PROBLEM:
Recast the items below as a numbered list, leaving out blank lines, from the line with "latitude: 44.9108" up to and including the line with "city: Coloma". List only those lines.

— start RAW RECORDS —

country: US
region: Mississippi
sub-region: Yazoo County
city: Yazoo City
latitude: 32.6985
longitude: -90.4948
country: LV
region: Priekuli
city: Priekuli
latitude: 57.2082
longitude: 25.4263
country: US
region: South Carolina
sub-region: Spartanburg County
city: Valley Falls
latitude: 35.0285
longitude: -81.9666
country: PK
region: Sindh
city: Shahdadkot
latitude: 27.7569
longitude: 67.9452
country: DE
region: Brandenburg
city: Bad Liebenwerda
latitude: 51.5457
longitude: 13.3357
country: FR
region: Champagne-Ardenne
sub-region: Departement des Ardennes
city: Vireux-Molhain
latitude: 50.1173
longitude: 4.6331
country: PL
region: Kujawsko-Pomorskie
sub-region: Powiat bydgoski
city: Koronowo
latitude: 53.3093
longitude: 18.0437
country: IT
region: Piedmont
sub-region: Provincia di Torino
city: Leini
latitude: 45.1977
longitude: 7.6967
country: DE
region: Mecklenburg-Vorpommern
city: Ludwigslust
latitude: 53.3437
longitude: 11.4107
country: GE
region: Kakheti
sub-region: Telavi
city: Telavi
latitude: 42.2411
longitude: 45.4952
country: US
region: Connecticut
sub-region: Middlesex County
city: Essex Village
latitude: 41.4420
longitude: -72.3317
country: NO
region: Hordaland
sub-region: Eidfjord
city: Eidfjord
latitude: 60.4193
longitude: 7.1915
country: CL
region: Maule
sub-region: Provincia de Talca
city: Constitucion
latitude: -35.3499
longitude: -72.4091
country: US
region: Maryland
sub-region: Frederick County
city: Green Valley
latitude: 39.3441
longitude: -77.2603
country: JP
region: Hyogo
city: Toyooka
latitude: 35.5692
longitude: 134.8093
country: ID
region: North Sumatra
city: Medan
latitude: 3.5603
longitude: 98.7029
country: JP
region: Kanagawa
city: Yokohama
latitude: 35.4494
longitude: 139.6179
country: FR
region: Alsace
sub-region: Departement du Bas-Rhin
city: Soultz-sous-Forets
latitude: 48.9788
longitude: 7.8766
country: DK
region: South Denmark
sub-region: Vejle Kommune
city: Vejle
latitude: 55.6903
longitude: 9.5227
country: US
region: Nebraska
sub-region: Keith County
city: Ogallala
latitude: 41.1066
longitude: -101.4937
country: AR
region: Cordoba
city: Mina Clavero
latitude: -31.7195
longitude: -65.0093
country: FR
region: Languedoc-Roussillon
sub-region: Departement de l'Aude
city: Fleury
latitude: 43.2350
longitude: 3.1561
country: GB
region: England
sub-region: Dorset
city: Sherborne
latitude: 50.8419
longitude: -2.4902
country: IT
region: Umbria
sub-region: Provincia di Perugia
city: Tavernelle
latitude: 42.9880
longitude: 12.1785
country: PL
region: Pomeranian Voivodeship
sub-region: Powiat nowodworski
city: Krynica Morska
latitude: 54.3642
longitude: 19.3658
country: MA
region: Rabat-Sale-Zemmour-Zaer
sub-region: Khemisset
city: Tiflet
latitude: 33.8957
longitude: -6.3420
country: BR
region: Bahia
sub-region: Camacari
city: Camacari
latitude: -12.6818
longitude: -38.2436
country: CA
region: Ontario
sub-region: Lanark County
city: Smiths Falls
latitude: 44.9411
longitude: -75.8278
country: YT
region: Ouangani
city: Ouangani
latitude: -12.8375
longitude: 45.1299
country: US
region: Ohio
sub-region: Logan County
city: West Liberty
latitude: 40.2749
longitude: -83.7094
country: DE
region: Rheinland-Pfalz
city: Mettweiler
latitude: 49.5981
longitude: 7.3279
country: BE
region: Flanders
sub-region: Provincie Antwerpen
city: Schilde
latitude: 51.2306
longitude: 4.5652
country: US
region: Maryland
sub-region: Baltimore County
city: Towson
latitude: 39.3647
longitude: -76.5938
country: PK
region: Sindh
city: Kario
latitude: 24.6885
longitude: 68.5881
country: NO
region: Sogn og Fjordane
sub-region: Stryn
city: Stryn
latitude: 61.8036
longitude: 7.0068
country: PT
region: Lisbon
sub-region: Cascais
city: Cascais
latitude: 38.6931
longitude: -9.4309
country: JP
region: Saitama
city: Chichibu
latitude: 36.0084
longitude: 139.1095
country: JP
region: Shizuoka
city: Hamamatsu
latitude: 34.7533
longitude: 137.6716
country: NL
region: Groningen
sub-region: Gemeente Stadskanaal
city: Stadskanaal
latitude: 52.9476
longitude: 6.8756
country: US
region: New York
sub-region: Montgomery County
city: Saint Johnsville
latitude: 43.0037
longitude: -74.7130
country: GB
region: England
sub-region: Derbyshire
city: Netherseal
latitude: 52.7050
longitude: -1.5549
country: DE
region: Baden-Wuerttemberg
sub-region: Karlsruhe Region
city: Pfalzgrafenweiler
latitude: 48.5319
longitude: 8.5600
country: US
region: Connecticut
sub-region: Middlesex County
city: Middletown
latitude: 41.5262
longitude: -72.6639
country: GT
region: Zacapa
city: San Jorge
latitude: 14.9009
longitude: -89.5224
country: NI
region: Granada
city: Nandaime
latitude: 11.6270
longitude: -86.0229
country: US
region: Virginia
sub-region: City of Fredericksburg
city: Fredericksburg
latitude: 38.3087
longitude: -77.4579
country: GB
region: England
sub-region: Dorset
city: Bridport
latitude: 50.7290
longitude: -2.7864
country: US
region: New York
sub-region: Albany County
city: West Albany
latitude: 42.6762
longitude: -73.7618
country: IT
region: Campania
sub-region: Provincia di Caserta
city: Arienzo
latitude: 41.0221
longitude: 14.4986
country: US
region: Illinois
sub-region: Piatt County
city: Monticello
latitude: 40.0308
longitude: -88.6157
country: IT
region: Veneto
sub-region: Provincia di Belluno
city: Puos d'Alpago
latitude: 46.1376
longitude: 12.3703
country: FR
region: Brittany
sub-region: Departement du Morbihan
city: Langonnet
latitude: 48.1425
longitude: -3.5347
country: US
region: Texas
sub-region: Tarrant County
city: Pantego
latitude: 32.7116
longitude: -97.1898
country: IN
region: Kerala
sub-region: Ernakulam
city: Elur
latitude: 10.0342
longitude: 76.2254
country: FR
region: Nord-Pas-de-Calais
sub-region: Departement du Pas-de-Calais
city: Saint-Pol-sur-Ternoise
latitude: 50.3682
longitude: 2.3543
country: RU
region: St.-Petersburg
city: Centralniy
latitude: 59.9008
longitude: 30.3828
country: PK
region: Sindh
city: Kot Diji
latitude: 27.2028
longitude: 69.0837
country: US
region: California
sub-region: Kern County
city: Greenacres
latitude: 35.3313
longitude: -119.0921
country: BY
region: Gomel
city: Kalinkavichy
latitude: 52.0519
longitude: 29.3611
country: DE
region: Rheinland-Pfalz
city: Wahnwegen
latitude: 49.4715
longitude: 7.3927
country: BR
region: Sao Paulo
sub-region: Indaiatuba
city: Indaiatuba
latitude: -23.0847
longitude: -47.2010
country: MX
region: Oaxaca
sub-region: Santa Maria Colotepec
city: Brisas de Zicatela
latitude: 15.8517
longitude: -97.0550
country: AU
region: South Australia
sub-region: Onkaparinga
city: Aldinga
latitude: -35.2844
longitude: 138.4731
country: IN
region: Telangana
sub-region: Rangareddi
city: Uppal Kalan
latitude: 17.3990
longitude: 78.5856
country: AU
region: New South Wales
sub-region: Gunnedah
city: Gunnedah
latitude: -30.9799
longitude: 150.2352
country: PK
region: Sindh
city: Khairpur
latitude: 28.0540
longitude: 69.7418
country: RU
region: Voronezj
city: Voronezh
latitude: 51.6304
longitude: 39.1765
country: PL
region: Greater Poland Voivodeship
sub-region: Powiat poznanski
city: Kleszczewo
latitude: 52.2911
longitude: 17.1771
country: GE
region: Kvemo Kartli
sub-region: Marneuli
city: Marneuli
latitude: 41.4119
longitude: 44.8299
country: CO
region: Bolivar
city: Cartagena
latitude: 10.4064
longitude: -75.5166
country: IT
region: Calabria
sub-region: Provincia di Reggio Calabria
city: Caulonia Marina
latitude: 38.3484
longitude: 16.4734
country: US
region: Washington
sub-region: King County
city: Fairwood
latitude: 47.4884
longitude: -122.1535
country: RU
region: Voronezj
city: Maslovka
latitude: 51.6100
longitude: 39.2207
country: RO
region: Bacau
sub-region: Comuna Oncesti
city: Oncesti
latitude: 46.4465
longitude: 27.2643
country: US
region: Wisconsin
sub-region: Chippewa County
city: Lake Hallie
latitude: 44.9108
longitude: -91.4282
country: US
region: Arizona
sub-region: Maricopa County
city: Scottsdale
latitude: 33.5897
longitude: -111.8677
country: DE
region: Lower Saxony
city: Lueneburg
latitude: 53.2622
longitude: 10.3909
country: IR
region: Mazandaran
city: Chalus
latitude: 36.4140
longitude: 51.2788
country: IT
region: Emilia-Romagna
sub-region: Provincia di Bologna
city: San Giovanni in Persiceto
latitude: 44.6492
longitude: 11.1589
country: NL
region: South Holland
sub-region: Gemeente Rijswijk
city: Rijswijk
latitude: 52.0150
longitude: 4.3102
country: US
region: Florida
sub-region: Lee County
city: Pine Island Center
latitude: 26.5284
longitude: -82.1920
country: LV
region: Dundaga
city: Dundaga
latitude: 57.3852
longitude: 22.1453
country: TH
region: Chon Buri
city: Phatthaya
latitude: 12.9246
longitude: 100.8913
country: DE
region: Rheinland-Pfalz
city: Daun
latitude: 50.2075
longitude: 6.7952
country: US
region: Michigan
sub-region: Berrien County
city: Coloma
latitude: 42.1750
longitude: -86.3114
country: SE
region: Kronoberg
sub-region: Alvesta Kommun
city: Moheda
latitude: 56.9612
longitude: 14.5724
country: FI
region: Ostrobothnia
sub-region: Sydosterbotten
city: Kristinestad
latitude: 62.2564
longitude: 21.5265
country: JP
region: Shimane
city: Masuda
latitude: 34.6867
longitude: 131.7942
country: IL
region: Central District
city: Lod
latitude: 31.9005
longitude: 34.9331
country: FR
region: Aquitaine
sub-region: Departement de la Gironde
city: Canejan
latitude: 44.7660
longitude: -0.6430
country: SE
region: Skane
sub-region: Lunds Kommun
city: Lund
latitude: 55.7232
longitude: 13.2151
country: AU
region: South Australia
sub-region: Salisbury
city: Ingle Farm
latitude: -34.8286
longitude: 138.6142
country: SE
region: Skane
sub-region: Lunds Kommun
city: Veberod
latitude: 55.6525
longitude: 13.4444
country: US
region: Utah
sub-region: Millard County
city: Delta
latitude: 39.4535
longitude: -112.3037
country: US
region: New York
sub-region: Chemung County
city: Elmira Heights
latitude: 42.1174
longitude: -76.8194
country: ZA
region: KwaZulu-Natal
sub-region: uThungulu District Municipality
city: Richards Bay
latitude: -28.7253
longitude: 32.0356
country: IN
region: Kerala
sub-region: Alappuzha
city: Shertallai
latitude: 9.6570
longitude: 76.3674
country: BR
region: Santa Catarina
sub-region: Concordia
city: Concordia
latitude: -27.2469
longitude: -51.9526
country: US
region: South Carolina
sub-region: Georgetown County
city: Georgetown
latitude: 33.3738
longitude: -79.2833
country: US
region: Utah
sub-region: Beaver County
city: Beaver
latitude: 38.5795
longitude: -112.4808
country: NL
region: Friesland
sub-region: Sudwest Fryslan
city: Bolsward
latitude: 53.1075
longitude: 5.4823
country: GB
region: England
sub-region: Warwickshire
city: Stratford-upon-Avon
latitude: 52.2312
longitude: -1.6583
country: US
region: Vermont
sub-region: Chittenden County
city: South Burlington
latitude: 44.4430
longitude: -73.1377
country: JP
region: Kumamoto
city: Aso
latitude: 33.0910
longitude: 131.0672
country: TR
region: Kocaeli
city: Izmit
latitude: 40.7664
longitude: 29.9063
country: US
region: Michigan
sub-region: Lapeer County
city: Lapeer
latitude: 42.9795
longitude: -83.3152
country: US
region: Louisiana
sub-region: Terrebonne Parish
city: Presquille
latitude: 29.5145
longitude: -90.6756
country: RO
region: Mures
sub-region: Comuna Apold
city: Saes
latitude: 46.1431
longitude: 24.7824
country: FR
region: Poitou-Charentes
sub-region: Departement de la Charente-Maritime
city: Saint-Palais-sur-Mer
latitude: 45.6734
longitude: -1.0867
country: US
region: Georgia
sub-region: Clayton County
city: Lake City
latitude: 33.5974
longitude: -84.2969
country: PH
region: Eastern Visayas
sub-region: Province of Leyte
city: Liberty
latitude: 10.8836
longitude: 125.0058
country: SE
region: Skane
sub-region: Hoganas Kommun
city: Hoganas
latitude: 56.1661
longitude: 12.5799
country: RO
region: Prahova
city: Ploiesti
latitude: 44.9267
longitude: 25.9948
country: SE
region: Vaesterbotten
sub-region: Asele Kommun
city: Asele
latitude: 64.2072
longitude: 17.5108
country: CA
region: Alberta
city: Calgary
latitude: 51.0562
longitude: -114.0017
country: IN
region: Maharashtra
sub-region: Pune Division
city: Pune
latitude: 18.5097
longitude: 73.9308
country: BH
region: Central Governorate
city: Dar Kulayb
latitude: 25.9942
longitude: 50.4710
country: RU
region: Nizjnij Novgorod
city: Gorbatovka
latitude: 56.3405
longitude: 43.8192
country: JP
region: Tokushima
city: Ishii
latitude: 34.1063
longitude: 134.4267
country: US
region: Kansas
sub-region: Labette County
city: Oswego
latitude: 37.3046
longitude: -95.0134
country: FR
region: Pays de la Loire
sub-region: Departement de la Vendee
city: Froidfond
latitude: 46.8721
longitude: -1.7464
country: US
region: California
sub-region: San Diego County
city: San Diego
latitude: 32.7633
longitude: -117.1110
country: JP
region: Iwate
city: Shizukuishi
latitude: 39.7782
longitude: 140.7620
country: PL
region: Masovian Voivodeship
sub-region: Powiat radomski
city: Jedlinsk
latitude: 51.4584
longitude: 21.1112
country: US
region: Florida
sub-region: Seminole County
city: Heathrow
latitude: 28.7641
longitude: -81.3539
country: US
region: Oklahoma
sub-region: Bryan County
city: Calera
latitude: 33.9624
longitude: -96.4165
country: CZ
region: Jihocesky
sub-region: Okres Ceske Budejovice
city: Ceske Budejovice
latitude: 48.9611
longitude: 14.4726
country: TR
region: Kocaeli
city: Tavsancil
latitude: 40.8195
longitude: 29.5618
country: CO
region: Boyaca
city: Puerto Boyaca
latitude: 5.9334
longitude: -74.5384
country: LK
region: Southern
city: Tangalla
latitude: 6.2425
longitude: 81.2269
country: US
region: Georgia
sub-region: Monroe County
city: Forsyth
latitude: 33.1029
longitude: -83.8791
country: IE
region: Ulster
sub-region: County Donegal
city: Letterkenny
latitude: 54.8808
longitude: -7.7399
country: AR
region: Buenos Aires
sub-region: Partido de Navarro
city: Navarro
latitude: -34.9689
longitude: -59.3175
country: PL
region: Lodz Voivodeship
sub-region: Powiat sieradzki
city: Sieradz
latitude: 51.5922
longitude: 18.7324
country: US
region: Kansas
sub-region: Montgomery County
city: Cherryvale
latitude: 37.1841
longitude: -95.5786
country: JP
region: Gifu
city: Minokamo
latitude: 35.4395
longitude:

— end RAW RECORDS —

THE RESULT:
1. latitude: 44.9108
2. longitude: -91.4282
3. country: US
4. region: Arizona
5. sub-region: Maricopa County
6. city: Scottsdale
7. latitude: 33.5897
8. longitude: -111.8677
9. country: DE
10. region: Lower Saxony
11. city: Lueneburg
12. latitude: 53.2622
13. longitude: 10.3909
14. country: IR
15. region: Mazandaran
16. city: Chalus
17. latitude: 36.4140
18. longitude: 51.2788
19. country: IT
20. region: Emilia-Romagna
21. sub-region: Provincia di Bologna
22. city: San Giovanni in Persiceto
23. latitude: 44.6492
24. longitude: 11.1589
25. country: NL
26. region: South Holland
27. sub-region: Gemeente Rijswijk
28. city: Rijswijk
29. latitude: 52.0150
30. longitude: 4.3102
31. country: US
32. region: Florida
33. sub-region: Lee County
34. city: Pine Island Center
35. latitude: 26.5284
36. longitude: -82.1920
37. country: LV
38. region: Dundaga
39. city: Dundaga
40. latitude: 57.3852
41. longitude: 22.1453
42. country: TH
43. region: Chon Buri
44. city: Phatthaya
45. latitude: 12.9246
46. longitude: 100.8913
47. country: DE
48. region: Rheinland-Pfalz
49. city: Daun
50. latitude: 50.2075
51. longitude: 6.7952
52. country: US
53. region: Michigan
54. sub-region: Berrien County
55. city: Coloma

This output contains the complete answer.